In your copy, include no images and return each entry exactly as written.

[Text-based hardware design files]
──────────────────────────────

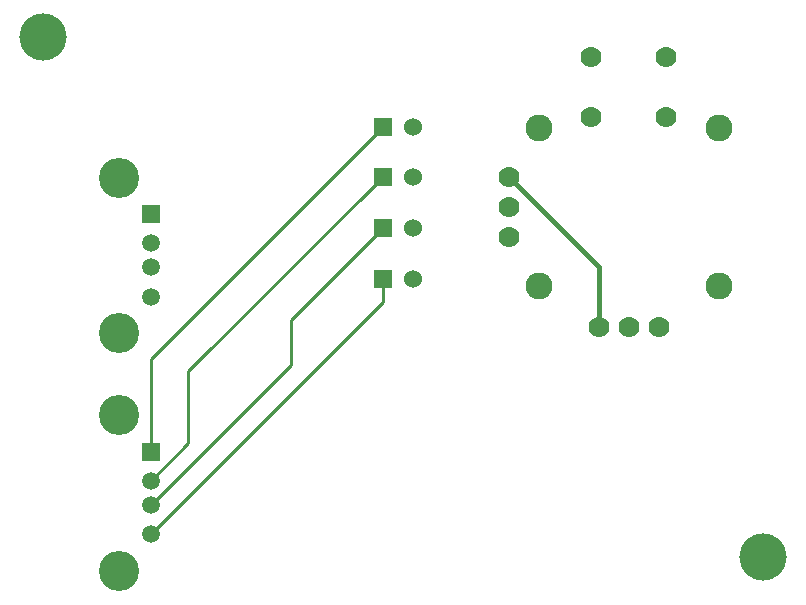
<source format=gtl>
G04*
G04 #@! TF.GenerationSoftware,Altium Limited,Altium Designer,22.10.1 (41)*
G04*
G04 Layer_Physical_Order=1*
G04 Layer_Color=255*
%FSLAX25Y25*%
%MOIN*%
G70*
G04*
G04 #@! TF.SameCoordinates,21556AB6-08DB-41F7-8633-05A54B1CEEA3*
G04*
G04*
G04 #@! TF.FilePolarity,Positive*
G04*
G01*
G75*
%ADD12C,0.01000*%
%ADD21C,0.01500*%
%ADD22C,0.15748*%
%ADD23C,0.13370*%
%ADD24C,0.05937*%
%ADD25R,0.05937X0.05937*%
%ADD26C,0.07000*%
%ADD27C,0.09000*%
%ADD28R,0.06024X0.06024*%
%ADD29C,0.06024*%
D12*
X64300Y77800D02*
X129000Y142500D01*
X64300Y53702D02*
Y77800D01*
X51669Y41071D02*
X64300Y53702D01*
X51669Y81669D02*
X129000Y159000D01*
X51669Y50913D02*
Y81669D01*
Y33197D02*
X98400Y79928D01*
Y94900D01*
X129000Y125500D01*
X51669Y23354D02*
X129000Y100685D01*
Y108500D01*
D21*
X201000Y92500D02*
Y112500D01*
X171000Y142500D02*
X201000Y112500D01*
D22*
X255906Y15748D02*
D03*
X15748Y188976D02*
D03*
D23*
X41000Y11268D02*
D03*
Y63000D02*
D03*
Y90500D02*
D03*
Y142232D02*
D03*
D24*
X51669Y23354D02*
D03*
Y33197D02*
D03*
Y41071D02*
D03*
Y102587D02*
D03*
Y112429D02*
D03*
Y120303D02*
D03*
D25*
Y50913D02*
D03*
Y130146D02*
D03*
D26*
X171000Y122500D02*
D03*
Y132500D02*
D03*
Y142500D02*
D03*
X221000Y92500D02*
D03*
X211000D02*
D03*
X201000D02*
D03*
X223500Y162500D02*
D03*
X198500D02*
D03*
X223500Y182500D02*
D03*
X198500D02*
D03*
D27*
X241000Y158750D02*
D03*
Y106250D02*
D03*
X181000D02*
D03*
Y158750D02*
D03*
D28*
X129000Y159000D02*
D03*
Y142500D02*
D03*
Y125500D02*
D03*
Y108500D02*
D03*
D29*
X139000Y159000D02*
D03*
Y142500D02*
D03*
Y125500D02*
D03*
Y108500D02*
D03*
M02*

</source>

──────────────────────────────

_Exercise result_
<source format=gtl>
G04*
G04 #@! TF.GenerationSoftware,Altium Limited,Altium Designer,22.10.1 (41)*
G04*
G04 Layer_Physical_Order=1*
G04 Layer_Color=255*
%FSLAX25Y25*%
%MOIN*%
G70*
G04*
G04 #@! TF.SameCoordinates,21556AB6-08DB-41F7-8633-05A54B1CEEA3*
G04*
G04*
G04 #@! TF.FilePolarity,Positive*
G04*
G01*
G75*
%ADD12C,0.01000*%
%ADD21C,0.01500*%
%ADD22C,0.15748*%
%ADD23C,0.13370*%
%ADD24C,0.05937*%
%ADD25R,0.05937X0.05937*%
%ADD26C,0.07000*%
%ADD27C,0.09000*%
%ADD28R,0.06024X0.06024*%
%ADD29C,0.06024*%
D12*
X64300Y77800D02*
X129000Y142500D01*
X64300Y53702D02*
Y77800D01*
X51669Y41071D02*
X64300Y53702D01*
X51669Y81669D02*
X129000Y159000D01*
X51669Y50913D02*
Y81669D01*
Y33197D02*
X98400Y79928D01*
Y94900D01*
X129000Y125500D01*
X51669Y23354D02*
X129000Y100685D01*
Y108500D01*
D21*
X201000Y92500D02*
Y112500D01*
X171000Y142500D02*
X201000Y112500D01*
D22*
X255906Y15748D02*
D03*
X15748Y188976D02*
D03*
D23*
X41000Y11268D02*
D03*
Y63000D02*
D03*
Y90500D02*
D03*
Y142232D02*
D03*
D24*
X51669Y23354D02*
D03*
Y33197D02*
D03*
Y41071D02*
D03*
Y102587D02*
D03*
Y112429D02*
D03*
Y120303D02*
D03*
D25*
Y50913D02*
D03*
Y130146D02*
D03*
D26*
X171000Y122500D02*
D03*
Y132500D02*
D03*
Y142500D02*
D03*
X221000Y92500D02*
D03*
X211000D02*
D03*
X201000D02*
D03*
X223500Y162500D02*
D03*
X198500D02*
D03*
X223500Y182500D02*
D03*
X198500D02*
D03*
D27*
X241000Y158750D02*
D03*
Y106250D02*
D03*
X181000D02*
D03*
Y158750D02*
D03*
D28*
X129000Y159000D02*
D03*
Y142500D02*
D03*
Y125500D02*
D03*
Y108500D02*
D03*
D29*
X139000Y159000D02*
D03*
Y142500D02*
D03*
Y125500D02*
D03*
Y108500D02*
D03*
M02*

</source>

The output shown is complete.